Given the records below, would you repeat exactly the lines that begin at the one containing "info@receitassimples.pt" and end at the one containing "Nagelkreuzzentren.", inclusive?

Stored items
══════

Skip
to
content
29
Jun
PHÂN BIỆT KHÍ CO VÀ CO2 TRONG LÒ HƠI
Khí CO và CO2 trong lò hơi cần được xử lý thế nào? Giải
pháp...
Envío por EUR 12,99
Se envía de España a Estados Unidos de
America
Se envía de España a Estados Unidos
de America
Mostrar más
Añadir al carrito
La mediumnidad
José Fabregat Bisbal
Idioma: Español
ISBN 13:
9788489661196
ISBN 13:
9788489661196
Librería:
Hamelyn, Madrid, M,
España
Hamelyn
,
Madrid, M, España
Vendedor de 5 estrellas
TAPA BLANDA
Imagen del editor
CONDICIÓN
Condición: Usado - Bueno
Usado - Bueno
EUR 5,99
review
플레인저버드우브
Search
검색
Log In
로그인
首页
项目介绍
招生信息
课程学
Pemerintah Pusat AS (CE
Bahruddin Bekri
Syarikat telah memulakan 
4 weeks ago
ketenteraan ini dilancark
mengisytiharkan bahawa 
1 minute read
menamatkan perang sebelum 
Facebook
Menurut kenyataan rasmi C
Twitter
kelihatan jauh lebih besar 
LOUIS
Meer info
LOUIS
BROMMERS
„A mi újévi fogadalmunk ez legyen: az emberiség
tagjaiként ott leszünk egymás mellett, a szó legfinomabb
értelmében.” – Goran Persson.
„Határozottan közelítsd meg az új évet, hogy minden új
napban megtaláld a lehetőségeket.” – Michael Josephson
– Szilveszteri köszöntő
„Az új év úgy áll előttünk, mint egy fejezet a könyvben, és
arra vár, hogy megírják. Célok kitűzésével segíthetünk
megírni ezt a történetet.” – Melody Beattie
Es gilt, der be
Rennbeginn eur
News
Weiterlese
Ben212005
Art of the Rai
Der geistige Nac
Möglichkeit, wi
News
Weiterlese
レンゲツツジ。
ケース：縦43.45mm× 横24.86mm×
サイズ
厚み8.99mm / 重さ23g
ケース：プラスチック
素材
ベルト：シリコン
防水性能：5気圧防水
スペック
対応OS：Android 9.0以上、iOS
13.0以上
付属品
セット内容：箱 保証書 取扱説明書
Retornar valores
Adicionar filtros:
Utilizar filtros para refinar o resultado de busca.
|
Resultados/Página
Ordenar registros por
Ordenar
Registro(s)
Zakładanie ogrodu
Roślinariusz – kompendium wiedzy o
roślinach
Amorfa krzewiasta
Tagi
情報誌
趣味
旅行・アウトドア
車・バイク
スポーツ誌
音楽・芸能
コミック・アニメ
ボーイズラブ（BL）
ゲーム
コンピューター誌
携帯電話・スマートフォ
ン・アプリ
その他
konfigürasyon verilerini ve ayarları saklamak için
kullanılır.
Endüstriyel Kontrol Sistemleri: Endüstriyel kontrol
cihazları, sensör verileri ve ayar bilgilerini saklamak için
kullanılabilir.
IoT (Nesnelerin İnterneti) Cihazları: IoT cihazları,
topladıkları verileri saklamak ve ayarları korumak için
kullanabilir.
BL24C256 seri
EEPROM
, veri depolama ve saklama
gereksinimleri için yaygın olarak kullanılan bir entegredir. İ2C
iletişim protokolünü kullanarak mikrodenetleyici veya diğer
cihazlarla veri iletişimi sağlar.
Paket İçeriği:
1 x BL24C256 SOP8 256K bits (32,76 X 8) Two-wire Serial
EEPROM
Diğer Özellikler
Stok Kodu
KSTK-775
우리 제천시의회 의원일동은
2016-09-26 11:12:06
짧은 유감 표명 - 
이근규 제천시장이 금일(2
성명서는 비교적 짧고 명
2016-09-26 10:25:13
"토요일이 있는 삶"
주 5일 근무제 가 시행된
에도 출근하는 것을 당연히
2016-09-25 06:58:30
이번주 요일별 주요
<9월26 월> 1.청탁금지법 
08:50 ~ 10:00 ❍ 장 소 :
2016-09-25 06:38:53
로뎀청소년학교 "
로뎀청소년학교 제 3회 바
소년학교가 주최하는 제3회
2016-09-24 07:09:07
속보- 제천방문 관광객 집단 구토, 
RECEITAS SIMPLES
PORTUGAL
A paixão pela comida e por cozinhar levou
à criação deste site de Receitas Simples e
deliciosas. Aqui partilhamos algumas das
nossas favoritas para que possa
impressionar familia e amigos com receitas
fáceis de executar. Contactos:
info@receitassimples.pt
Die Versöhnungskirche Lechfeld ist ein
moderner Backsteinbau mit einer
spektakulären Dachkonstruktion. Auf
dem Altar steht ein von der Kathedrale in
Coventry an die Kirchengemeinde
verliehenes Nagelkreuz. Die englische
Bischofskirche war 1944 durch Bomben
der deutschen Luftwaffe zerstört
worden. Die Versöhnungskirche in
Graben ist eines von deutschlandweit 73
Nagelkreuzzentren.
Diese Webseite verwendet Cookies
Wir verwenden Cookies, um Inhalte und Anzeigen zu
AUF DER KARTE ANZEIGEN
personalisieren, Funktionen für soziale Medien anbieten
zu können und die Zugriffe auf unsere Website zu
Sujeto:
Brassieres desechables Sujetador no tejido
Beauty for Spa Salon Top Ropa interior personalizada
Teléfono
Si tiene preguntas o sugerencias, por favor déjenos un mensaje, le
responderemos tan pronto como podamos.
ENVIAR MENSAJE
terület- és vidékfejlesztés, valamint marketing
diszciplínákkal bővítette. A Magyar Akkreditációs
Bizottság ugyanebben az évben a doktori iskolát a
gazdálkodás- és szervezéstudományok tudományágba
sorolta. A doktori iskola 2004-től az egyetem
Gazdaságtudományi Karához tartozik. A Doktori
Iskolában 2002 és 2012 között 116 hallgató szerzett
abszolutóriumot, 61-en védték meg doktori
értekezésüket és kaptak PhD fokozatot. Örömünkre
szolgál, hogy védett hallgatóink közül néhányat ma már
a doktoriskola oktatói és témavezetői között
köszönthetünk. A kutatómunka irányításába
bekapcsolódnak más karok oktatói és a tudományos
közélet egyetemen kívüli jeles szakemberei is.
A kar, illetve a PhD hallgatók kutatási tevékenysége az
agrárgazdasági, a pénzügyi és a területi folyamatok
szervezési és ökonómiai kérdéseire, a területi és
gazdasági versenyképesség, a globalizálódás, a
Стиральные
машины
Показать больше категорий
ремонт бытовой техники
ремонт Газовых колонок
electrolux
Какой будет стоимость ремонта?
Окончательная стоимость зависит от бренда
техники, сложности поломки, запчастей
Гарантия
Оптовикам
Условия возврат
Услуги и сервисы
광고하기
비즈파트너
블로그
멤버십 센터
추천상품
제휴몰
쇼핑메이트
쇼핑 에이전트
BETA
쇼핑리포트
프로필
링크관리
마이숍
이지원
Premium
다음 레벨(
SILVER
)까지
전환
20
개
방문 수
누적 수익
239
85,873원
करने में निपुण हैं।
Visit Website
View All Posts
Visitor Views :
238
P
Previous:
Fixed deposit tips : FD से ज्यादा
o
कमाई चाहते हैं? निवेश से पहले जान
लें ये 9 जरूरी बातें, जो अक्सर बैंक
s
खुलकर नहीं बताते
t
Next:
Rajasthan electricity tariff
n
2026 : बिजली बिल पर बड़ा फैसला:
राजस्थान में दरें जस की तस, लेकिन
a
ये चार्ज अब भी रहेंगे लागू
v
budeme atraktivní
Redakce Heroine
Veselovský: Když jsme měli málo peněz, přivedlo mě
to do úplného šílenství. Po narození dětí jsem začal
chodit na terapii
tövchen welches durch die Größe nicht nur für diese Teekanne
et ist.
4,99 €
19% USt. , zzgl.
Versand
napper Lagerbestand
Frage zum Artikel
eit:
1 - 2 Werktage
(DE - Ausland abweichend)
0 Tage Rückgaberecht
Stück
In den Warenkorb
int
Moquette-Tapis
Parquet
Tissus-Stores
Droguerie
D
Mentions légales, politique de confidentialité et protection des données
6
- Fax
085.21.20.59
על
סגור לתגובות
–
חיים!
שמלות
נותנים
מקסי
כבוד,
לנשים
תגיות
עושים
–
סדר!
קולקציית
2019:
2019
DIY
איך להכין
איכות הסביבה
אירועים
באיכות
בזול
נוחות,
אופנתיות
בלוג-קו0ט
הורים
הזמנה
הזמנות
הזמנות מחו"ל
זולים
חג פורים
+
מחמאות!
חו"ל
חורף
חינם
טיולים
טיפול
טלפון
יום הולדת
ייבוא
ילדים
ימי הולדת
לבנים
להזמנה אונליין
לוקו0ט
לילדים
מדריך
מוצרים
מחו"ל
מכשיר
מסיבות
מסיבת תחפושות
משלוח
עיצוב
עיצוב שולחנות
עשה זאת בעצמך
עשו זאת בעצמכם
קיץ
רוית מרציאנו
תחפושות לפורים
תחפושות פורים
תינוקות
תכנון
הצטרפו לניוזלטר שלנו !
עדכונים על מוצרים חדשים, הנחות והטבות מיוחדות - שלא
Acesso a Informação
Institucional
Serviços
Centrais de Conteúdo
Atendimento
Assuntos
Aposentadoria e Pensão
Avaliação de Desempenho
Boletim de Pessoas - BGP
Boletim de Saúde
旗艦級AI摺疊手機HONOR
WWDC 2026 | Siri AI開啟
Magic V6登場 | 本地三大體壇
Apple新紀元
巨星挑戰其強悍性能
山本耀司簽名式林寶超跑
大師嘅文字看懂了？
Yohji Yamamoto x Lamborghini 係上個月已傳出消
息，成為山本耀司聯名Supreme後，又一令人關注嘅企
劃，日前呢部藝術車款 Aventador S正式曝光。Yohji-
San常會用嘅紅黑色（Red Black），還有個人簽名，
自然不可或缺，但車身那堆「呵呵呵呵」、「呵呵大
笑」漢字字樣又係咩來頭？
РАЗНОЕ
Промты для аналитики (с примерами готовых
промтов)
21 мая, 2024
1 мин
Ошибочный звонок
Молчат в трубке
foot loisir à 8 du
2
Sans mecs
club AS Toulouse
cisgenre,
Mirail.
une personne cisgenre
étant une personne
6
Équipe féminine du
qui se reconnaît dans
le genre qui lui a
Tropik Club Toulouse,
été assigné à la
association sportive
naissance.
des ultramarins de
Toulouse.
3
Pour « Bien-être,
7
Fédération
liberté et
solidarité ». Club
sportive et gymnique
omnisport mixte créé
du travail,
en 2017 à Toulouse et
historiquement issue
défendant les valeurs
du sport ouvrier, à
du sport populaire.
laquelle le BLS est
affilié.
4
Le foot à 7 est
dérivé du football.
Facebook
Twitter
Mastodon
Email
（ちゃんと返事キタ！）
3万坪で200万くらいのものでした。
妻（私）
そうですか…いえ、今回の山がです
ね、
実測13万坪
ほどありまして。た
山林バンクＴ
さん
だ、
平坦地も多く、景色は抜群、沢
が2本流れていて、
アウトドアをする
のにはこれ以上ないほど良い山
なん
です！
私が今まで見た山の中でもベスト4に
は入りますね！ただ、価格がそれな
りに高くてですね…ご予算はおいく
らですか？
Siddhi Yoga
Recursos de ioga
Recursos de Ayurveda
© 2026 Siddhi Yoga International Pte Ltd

══════

(SOLVED EXERCISE):
info@receitassimples.pt
Die Versöhnungskirche Lechfeld ist ein
moderner Backsteinbau mit einer
spektakulären Dachkonstruktion. Auf
dem Altar steht ein von der Kathedrale in
Coventry an die Kirchengemeinde
verliehenes Nagelkreuz. Die englische
Bischofskirche war 1944 durch Bomben
der deutschen Luftwaffe zerstört
worden. Die Versöhnungskirche in
Graben ist eines von deutschlandweit 73
Nagelkreuzzentren.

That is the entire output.